Users consistently understood the hierarchical model more easily and struggled to recognize the relationship in the independent version. I recommended requiring paired clusters to exist within the same folder structure.

However, because the team was still learning how customers would operationalize PCR, Product chose the more flexible independent model to avoid introducing constraints that could limit adoption. I revised the language, hierarchy, and layouts based on the research findings to clarify the relationship within those constraints.

Research also exposed a broader issue, the existing Cluster overview page lacked sufficient hierarchy to support complex operational states like PCR. Rather than forcing the feature into an already overloaded framework, I initiated a parallel redesign of the Cluster overview experience. Read about that project in the Cluster health case study.

Users immediately understood relationship

Independent model increased flexibility but weakened comprehension


Prioritization and scope?

Not everything could ship with the API, so I developed a phased roadmap and got alignment on it early.

The first phase, the hard blocker for the API release, covered the Cluster list, Cluster overview, metrics, version upgrade, and cluster edit pages. These were the minimum needed to make the product coherent. Without them, users couldn't understand what they were looking at.

The second phase covered the failover flow itself: the confirmation step, the transition state, and the post-failover experience where the roles reverse. This was critical for the product to be usable end-to-end, but it could follow the API by a short window without creating immediate confusion for early users.

Additional phases covered setup improvements, inline guidance for first-time PCR users, and tooling for monitoring replication health over time. I proposed a set of metrics to collect at launch to give us a signal on which parts of the experience were causing friction drop-offs, failover initiation rates so that future iterations could be grounded in data rather than assumption.

The PM and engineering leads aligned on this sequencing. It was a practical negotiation: what had to be true for the API to ship without breaking trust, and what could follow once the core was solid.


Outcomes

The PCR API shipped. The UI work is in active development, tracking the phased plan.

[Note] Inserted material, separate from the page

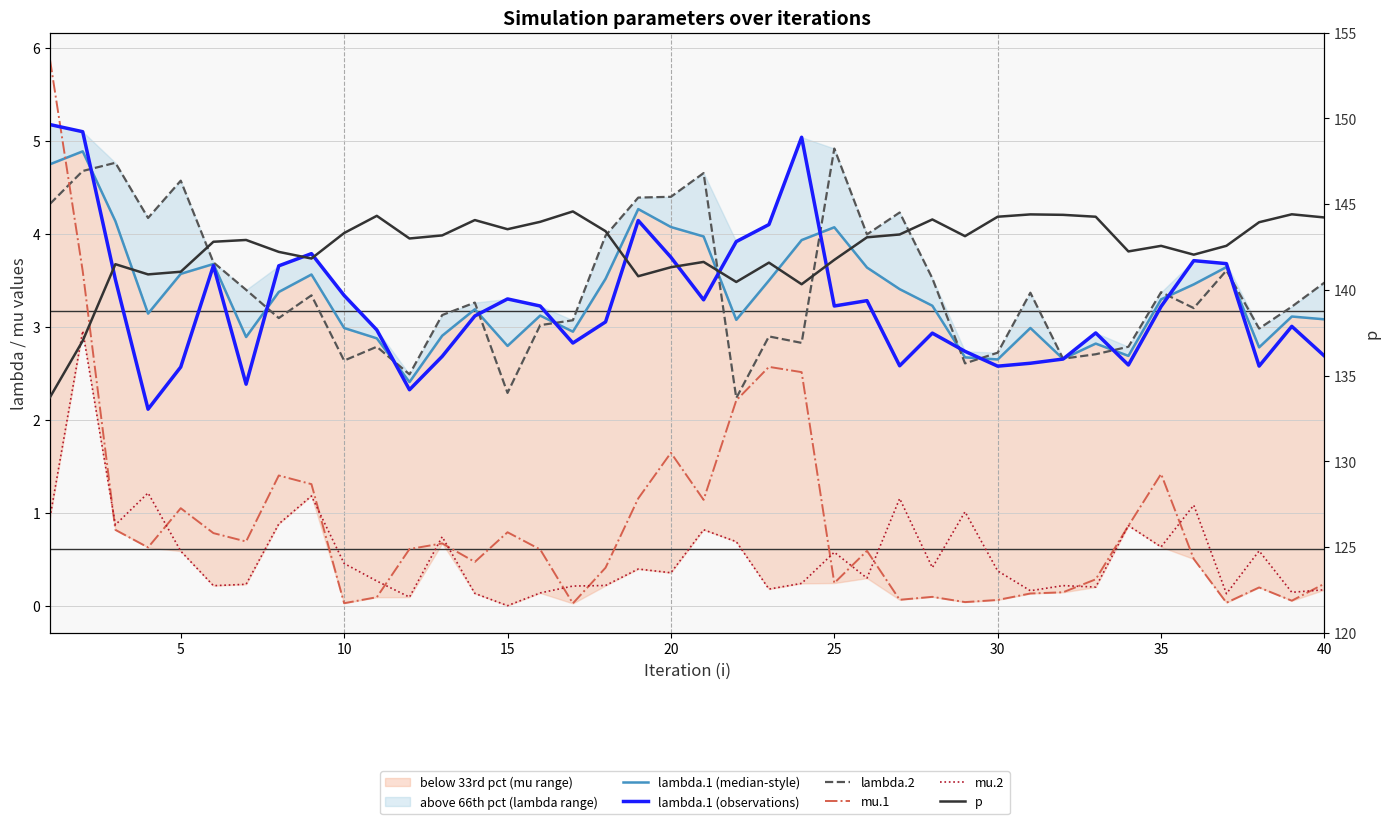

At how many categories does at least one series exceed 11?

40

Before this project, there was no shared model for how PCR should appear in the console. The journey map and the prioritized mockups gave the team — engineering, PM, and design — a concrete, agreed-upon picture of the feature across its full lifecycle. For a PM working primarily in the API layer, having that visual model changed how the conversations ran. UI implications that had been invisible became part of the planning process.

The PCR work also had a secondary impact: it was the direct catalyst for the Cluster Overview redesign. By stress-testing the overview page as a destination for PCR data, I surfaced a structural problem that the organization had been working around for years. Rather than continue to work around it, I used PCR as the forcing function to address it. Those two projects are now running in parallel and will ship in coordination.

The instrumentation proposal — collecting time-on-page and interaction data for the new PCR surfaces — is also in plan, which means we'll have a clean before/after signal to evaluate whether the phased rollout is achieving its goals.


What I’d do differently

If I were doing this project today, I would incorporate AI earlier in the workflow to accelerate exploration and iteration.

I’d use AI-assisted synthesis to summarize technical documentation, identify workflow edge cases, and rapidly generate early journey maps and relationship models. This would allow me to spend less time constructing foundational artifacts manually and more time validating operational assumptions with Users and stakeholders.

I would also use AI to expand exploratory design work by quickly generating alternative representations of the Primary/Standby relationship and stress-testing workflows through heuristic analysis before User research.

That said, the most critical parts of the project, defining the operational model, identifying the core User confusion around standby behavior, and aligning teams around long-term workflow implications still depended heavily on human judgment, facilitation, and systems thinking.